Antônio Carlos Marques

ANTÔNIO CARLOS MARQUES – UMA PARCERIA DE 40 ANOS

Em 1977, ao apreciar um ensaio de um terno de congada, ouvia-se claramente, entre o rufar dos tambores, a voz de um jovem cidadão, que reclamava abertamente da falta de apoio da Prefeitura para as manifestações culturais de Uberaba.

Foi meu primeiro contato com Antônio Carlos Marques. Gostei de suas reclamações e explanações, nas quais se percebiam o seu amor e entusiasmo para com o nosso folclore. Nascia aí um relacionamento que perdurou por toda a sua vida.

Em 1978, fizemos a primeira parceria ao participarmos da diretoria do Instituto de Folclore do Brasil Central, criado por Edelweis Teixeira em 1962. Antônio Carlos Marques nunca mais se afastou da área cultural.

Em 1979, convidei-o para se integrar a um grupo composto de idealistas, representante de diversos segmentos culturais com o firme propósito de reivindicar junto ao prefeito Silvério Cartafina Filho a criação de uma entidade pública – Secretaria de Cultura ou Fundação Cultural – para que o Poder Público tivesse meios legais de valorizar nossos artistas, fomentar e difundir nossas raízes culturais.

(Itens de dados armazenados)
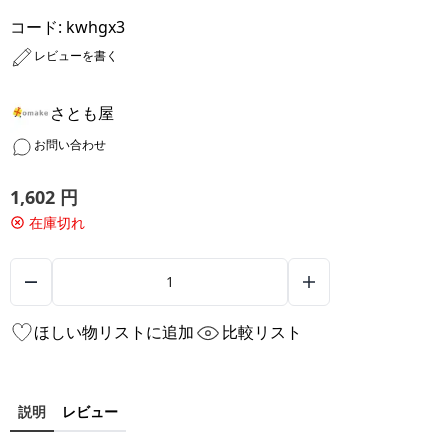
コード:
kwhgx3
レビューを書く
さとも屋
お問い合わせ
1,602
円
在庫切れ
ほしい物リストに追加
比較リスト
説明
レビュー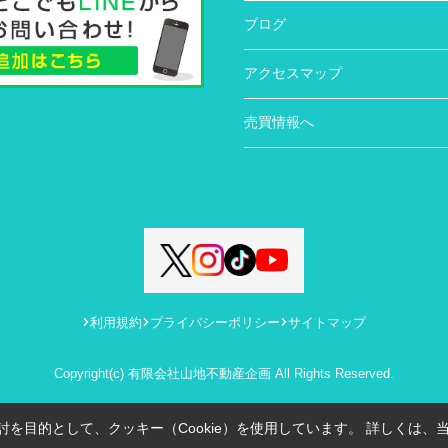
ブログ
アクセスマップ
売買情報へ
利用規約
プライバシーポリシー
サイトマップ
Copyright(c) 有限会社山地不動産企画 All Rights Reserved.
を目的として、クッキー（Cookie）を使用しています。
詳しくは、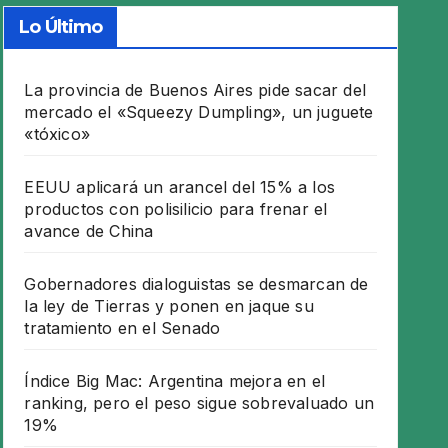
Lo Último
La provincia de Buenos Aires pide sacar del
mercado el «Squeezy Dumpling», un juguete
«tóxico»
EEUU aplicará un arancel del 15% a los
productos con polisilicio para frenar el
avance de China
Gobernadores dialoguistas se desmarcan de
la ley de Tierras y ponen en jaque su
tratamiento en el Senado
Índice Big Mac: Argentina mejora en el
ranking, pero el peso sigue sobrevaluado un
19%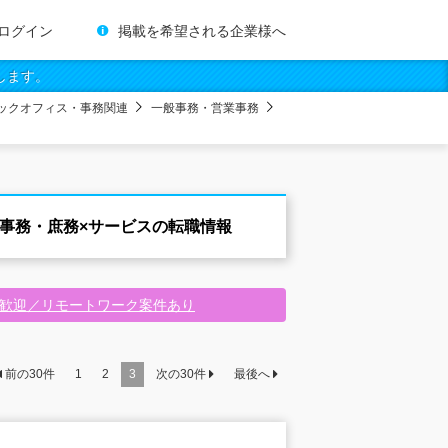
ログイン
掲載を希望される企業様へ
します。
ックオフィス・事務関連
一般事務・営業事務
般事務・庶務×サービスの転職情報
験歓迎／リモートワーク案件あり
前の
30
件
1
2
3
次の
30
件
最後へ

==

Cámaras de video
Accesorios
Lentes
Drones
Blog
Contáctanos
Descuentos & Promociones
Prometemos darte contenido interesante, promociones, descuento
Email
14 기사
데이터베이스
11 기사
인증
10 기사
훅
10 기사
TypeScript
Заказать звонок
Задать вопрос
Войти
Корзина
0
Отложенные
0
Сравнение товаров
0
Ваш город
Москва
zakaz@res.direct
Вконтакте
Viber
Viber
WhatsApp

▸ Tarefas do exercício
A: Reescreva o trecho do texto sobre Antônio Carlos Marques entre "Foi meu primeiro" e "da área cultural.", inclusive, trocando "entusiasmo" por "dedicação".
B: Dê continuidade ao texto sobre Antônio Carlos Marques a partir do ponto em que ele termina.
Os itens foram obtidos de outra fonte.

▸ Respostas por tarefa
A:
Foi meu primeiro contato com Antônio Carlos Marques. Gostei de suas reclamações e explanações, nas quais se percebiam o seu amor e dedicação para com o nosso folclore. Nascia aí um relacionamento que perdurou por toda a sua vida.

Em 1978, fizemos a primeira parceria ao participarmos da diretoria do Instituto de Folclore do Brasil Central, criado por Edelweis Teixeira em 1962. Antônio Carlos Marques nunca mais se afastou da área cultural.

B:
Juntos a outros amigos, como Jorge Alberto Nabut, Edson Prata, Décio Bragança, Henri Brandão, Demilton Dib, Beth Dorça, Maria Antonieta Borges, Erwin Puhler, Beethoven Teixeira, atingimos nossos objetivos com a publicação em 11 de junho de 1981, da portaria n. 408, na qual o prefeito nomeou uma comissão para a elaboração de um estatuto para a criação da Fundação Cultural de Uberaba.

Essa comissão, formada por Edson Gonçalves Prata, Gilberto de Andrade Rezende, Walter César Brito Dantas, Décio Bragança e o secretário municipal de Educação, professor Antônio Mendonça Bilharinho, realizou seu trabalho em 40 dias e, pela portaria 703 de 21 de julho de 1981, o prefeito aprovou os estatutos da nova entidade.

Todavia, somente em 18 de agosto de 1982 é que foi nomeado o primeiro conselho da Fundação, através da portaria 901, nos termos da lei municipal de n. 3.130 aprovada em 09 de junho de 1981, na qual constava como suplente do Conselho Deliberativo, Antônio Carlos Marques.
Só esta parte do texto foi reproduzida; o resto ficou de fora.